(PROVIDED PASSAGE Opens)

Sweet! I'm glad you were able to get good seats!

I remember when I saw The Two Towers there, they had extra props and statues in the lobby area. Did they have that again for RotK? Last year they had a full scale Ringwraith on horseback and one Uruk-hai.

I was going to try and see RotK at The Bridge Cinema De-lux.....(was trying for the Director's Hall showing).....but for some reason they stop showing RotK there in favor of "Cheaper by the Dozen".  What the?   

Anyways, good to hear you had a good time at the Arclight.


----------



## Kai Lord (Dec 28, 2003)

Chain Lightning said:
			
		

> Sweet! I'm glad you were able to get good seats!
> 
> I remember when I saw The Two Towers there, they had extra props and statues in the lobby area. Did they have that again for RotK? Last year they had a full scale Ringwraith on horseback and one Uruk-hai.
> 
> ...

(PROVIDED PASSAGE Closes)

### EXERCISES
A: Could you return, word for word, the part of the forum thread about seeing The Return of the King in theaters that opens with the words containing "I was going" and closes with "at the Arclight."?
B: Can you supply the next part of the forum thread about seeing The Return of the King in theaters, starting right after its last line?

(DATA SECTION Opens)

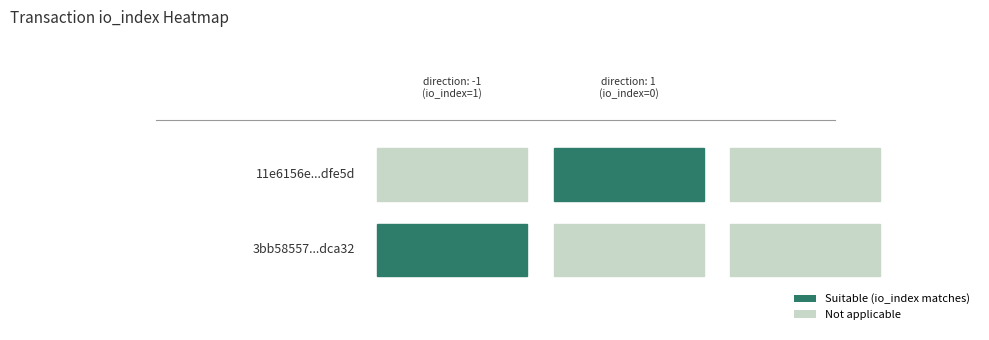

The 11e6156e6dc65ceb3f1957897846c2a9dfe5dfe series shows 1 at direction. True or false?

True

(DATA SECTION Closes)

### YOUR WRITTEN ANSWERS
A:
I was going to try and see RotK at The Bridge Cinema De-lux.....(was trying for the Director's Hall showing).....but for some reason they stop showing RotK there in favor of "Cheaper by the Dozen".  What the?   

Anyways, good to hear you had a good time at the Arclight.

B:
Not only did they have the full scale Ringwraith and Uruk-hai in the Dome lobby, but they also had a full scale Gollum holding a fish and Orc archer in the main lobby as well, in addition to a nice display of WETA miniatures.

Looks like the Arclight showcases a lot of guest director screenings as well.  On January 20th James Cameron will be there for a Q & A session after a screening of Terminator 2.  Too bad I won't be in town for that (though it appears its already sold out anyway.)

Anyway, yeah the Arclight was awesome.  Liked it even better than the Chinese.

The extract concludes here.